----- EXCERPT PROVIDED -----

Both Snodgrass and Eifert exemplify exceptional leaders, and each echoed the other when asked about their experiences as female leaders in AFROTC. Snodgrass explains that while the Air Force is male dominated, AFROTC has a substantial number of females in the program and those numbers are only growing. Snodgrass and Eifert both went on to say that the cadets in AFROTC are looked at by how well they can perform each task at hand, not by one’s gender. The dedication, strength and leadership displayed by both Eifert and Snodgrass is what led them to being selected for Flight Commander and Deputy, respectively. Together, they are responsible for mentoring, teaching and training 20 cadets beginning this spring.

Snodgrass and Eifert had this advice for students on the fence about joining AFROTC:

“You uncover parts about yourself you didn’t know were there,” Eifert said. “You have to push yourself mentally, you have to push yourself physically, and you have to push yourself in a leadership capacity. There are many ways to shrink our campus and find community. I hope that all students are able to find the fulfillment I found by being a part of ROTC.”

Snodgrass added, “If it’s something you’ve considered, go to the detachment [Van Fleet Hall] and ask questions. The passion from all of the cadets is there. We’re all so willing to talk to you about it. Find out what it’s about; it might be something that changes your life.”

----- SOURCE MATERIAL -----

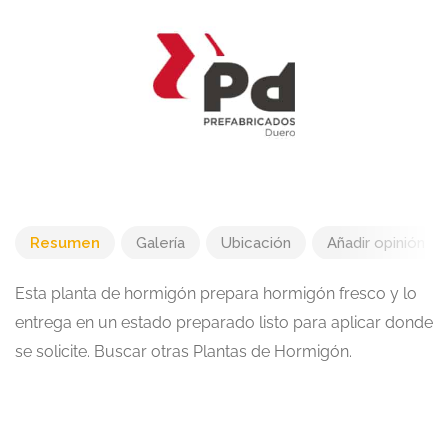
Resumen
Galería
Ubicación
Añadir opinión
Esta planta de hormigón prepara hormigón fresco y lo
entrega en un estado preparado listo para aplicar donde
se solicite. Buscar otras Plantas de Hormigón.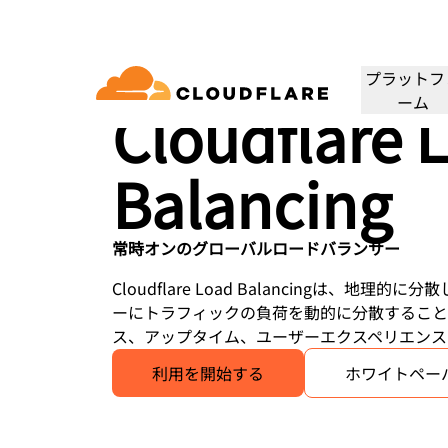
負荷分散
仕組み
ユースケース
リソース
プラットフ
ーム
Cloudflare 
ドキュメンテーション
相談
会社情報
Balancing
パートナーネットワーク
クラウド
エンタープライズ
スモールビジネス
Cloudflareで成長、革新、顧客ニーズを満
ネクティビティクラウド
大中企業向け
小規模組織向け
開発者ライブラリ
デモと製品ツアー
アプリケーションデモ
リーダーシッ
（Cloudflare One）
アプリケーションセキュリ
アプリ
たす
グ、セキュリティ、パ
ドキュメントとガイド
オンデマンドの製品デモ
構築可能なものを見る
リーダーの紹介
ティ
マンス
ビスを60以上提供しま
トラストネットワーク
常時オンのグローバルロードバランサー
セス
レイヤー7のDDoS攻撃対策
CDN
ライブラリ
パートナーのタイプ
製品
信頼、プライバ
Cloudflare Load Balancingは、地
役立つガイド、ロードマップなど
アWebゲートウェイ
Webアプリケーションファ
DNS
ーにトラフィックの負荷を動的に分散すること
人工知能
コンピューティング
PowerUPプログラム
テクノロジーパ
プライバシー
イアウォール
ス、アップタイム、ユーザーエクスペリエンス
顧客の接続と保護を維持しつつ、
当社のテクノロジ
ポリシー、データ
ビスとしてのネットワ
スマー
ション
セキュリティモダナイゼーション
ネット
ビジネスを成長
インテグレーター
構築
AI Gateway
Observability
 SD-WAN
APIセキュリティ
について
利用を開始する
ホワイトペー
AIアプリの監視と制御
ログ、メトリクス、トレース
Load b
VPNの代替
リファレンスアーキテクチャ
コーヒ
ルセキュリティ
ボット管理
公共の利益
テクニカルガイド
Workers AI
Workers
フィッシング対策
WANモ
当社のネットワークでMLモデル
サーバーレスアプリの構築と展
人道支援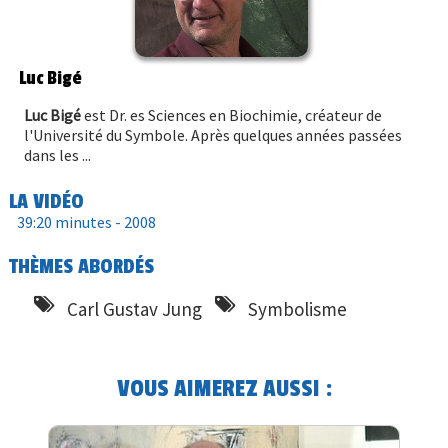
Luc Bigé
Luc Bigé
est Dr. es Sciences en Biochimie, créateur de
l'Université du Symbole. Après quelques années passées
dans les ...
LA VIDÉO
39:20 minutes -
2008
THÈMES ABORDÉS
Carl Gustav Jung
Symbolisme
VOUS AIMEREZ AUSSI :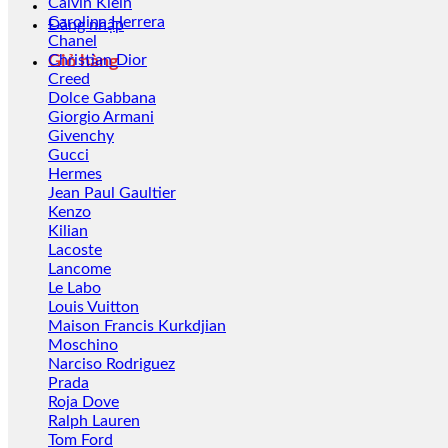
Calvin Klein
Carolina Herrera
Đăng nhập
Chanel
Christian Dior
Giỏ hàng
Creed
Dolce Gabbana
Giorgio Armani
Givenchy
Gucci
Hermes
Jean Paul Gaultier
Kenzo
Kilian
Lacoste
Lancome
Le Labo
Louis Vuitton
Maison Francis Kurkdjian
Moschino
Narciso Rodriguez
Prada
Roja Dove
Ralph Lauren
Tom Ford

-----
----- SOURCE MATERIAL -----

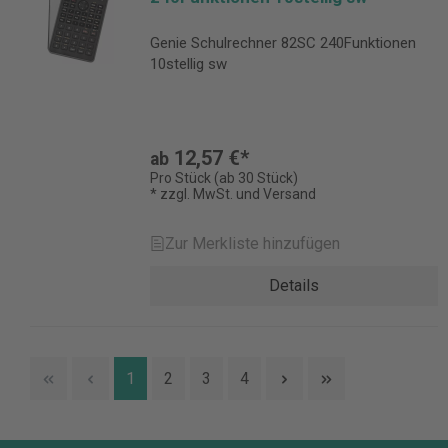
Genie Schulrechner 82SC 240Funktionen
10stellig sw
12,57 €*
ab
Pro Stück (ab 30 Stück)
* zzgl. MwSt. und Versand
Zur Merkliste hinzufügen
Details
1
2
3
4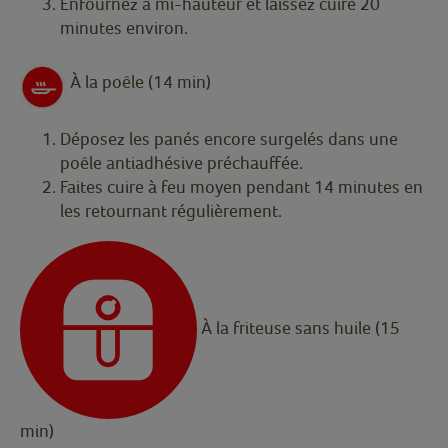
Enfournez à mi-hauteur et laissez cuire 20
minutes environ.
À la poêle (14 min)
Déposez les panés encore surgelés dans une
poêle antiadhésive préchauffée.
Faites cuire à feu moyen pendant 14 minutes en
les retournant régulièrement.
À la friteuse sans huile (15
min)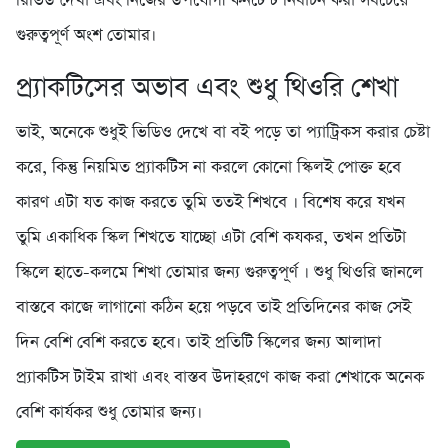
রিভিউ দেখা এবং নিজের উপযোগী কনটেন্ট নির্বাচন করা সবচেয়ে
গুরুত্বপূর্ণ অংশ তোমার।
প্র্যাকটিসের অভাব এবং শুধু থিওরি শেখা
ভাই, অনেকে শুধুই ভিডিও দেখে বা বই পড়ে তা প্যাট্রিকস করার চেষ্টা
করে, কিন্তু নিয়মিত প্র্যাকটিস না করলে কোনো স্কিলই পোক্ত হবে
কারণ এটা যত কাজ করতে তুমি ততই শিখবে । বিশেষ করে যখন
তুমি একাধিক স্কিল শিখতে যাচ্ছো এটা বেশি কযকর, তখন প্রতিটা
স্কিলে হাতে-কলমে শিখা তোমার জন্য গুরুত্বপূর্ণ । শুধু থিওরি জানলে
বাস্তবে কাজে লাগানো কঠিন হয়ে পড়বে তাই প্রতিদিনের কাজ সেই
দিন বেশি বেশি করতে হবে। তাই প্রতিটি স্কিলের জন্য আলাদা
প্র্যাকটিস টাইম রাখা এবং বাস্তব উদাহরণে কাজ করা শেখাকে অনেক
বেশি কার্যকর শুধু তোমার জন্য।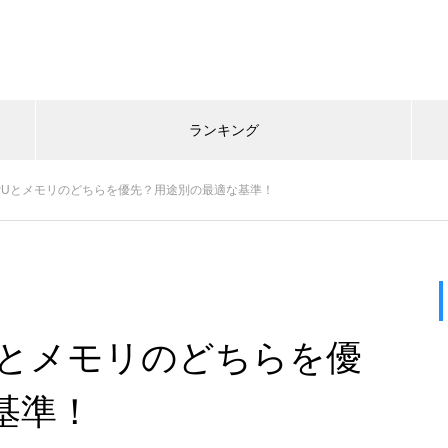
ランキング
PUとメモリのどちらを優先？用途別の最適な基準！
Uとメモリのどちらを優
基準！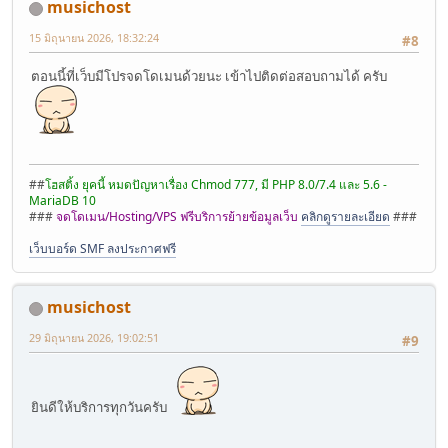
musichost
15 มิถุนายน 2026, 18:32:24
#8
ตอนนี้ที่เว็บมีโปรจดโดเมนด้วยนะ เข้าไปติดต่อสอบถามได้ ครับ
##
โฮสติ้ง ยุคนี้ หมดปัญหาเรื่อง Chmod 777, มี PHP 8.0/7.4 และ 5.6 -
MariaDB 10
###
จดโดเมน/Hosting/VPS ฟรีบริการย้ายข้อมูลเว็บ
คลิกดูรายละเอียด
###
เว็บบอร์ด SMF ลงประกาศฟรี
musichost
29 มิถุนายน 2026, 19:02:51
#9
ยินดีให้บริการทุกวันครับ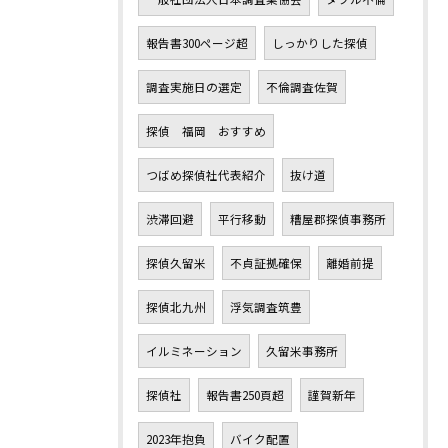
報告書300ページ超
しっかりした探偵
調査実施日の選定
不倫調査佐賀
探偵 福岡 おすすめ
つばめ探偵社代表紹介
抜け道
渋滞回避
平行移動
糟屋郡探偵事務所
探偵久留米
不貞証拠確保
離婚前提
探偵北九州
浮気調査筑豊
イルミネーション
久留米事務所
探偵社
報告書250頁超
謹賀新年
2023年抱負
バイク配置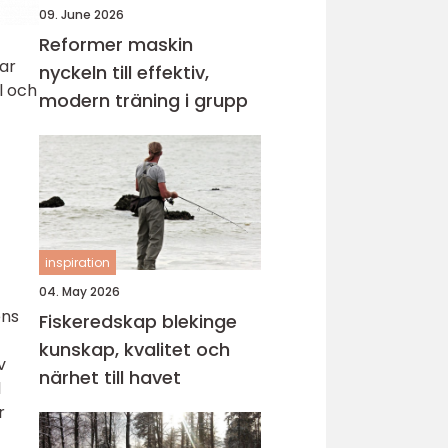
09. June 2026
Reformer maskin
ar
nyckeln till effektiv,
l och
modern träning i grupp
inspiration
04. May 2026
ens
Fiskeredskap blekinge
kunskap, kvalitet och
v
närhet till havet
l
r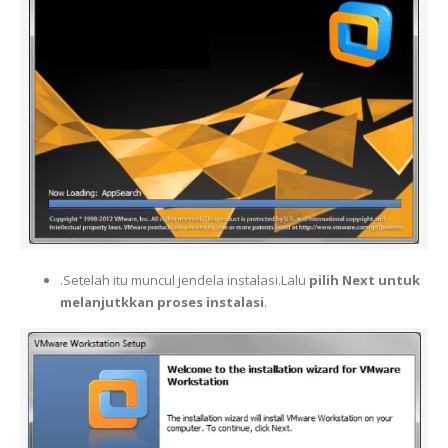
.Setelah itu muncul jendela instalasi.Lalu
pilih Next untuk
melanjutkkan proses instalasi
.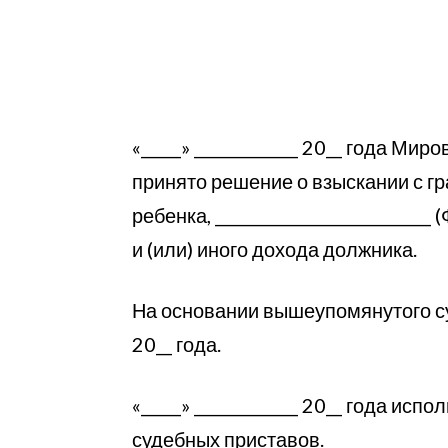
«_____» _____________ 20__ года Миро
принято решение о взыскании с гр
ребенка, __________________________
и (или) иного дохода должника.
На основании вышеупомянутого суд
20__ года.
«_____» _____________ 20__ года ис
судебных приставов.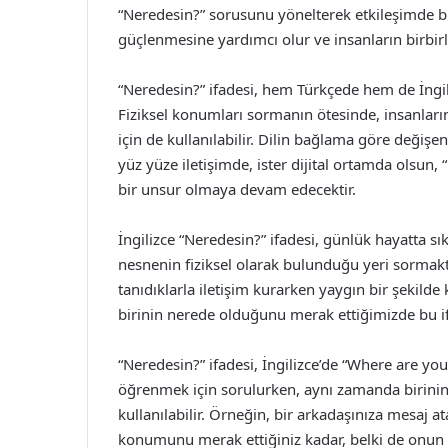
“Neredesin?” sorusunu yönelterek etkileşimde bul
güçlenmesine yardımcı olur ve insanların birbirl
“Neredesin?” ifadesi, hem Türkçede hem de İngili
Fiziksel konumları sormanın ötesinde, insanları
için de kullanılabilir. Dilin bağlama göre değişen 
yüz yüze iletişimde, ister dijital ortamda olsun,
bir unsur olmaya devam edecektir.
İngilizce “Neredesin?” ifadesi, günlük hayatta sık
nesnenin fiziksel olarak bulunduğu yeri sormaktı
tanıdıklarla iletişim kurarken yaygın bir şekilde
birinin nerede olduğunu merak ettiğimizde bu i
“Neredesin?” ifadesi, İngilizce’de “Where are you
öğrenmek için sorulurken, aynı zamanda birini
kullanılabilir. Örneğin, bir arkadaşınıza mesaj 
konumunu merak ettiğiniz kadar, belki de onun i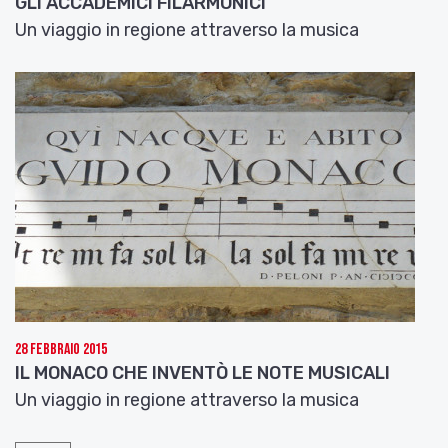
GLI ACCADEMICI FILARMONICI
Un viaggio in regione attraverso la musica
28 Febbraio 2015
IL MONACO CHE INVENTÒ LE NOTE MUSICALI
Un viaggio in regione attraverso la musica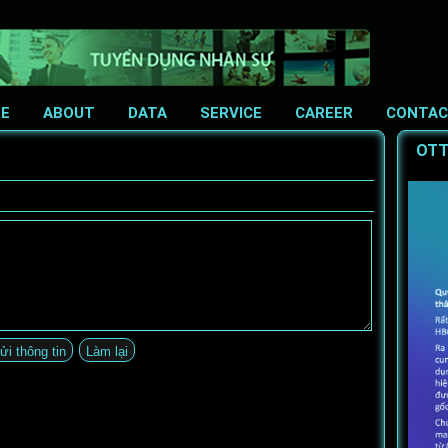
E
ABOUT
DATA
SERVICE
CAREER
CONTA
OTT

-----
----- SOURCE MATERIAL -----

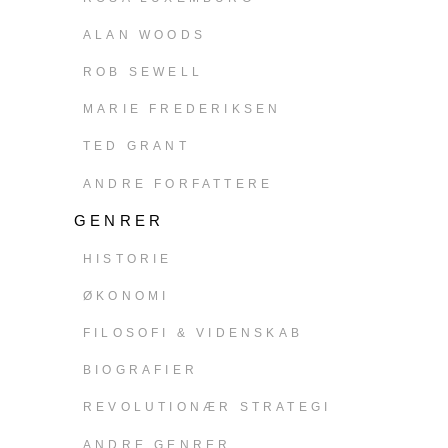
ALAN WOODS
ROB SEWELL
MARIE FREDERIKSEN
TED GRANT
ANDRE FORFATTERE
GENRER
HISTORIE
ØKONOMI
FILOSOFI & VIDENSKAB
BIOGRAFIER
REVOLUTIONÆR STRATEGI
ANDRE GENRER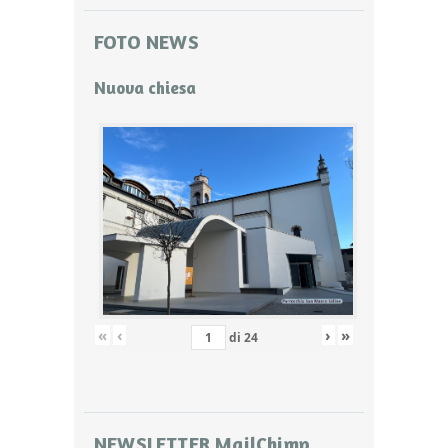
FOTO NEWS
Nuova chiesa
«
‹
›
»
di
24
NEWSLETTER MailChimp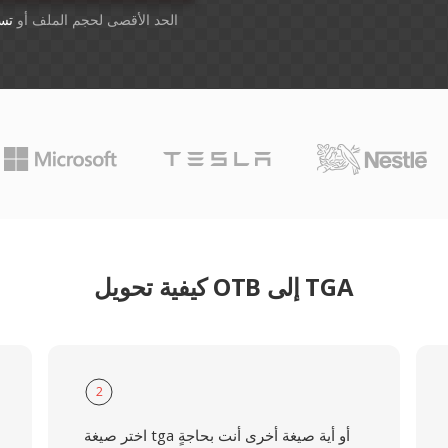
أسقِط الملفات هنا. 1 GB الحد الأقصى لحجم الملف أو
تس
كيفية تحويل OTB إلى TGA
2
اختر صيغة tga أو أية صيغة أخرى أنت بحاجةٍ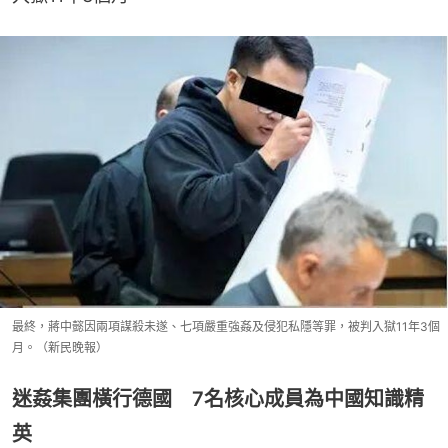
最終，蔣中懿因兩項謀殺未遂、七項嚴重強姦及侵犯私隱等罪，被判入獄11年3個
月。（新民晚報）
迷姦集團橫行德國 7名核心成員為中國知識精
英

-----

Copy out the AFROTC passage word for word, everything from "Both Snodgrass and" down to "beginning this spring.".

* **PROBLEM SOLUTION**
Both Snodgrass and Eifert exemplify exceptional leaders, and each echoed the other when asked about their experiences as female leaders in AFROTC. Snodgrass explains that while the Air Force is male dominated, AFROTC has a substantial number of females in the program and those numbers are only growing. Snodgrass and Eifert both went on to say that the cadets in AFROTC are looked at by how well they can perform each task at hand, not by one’s gender. The dedication, strength and leadership displayed by both Eifert and Snodgrass is what led them to being selected for Flight Commander and Deputy, respectively. Together, they are responsible for mentoring, teaching and training 20 cadets beginning this spring.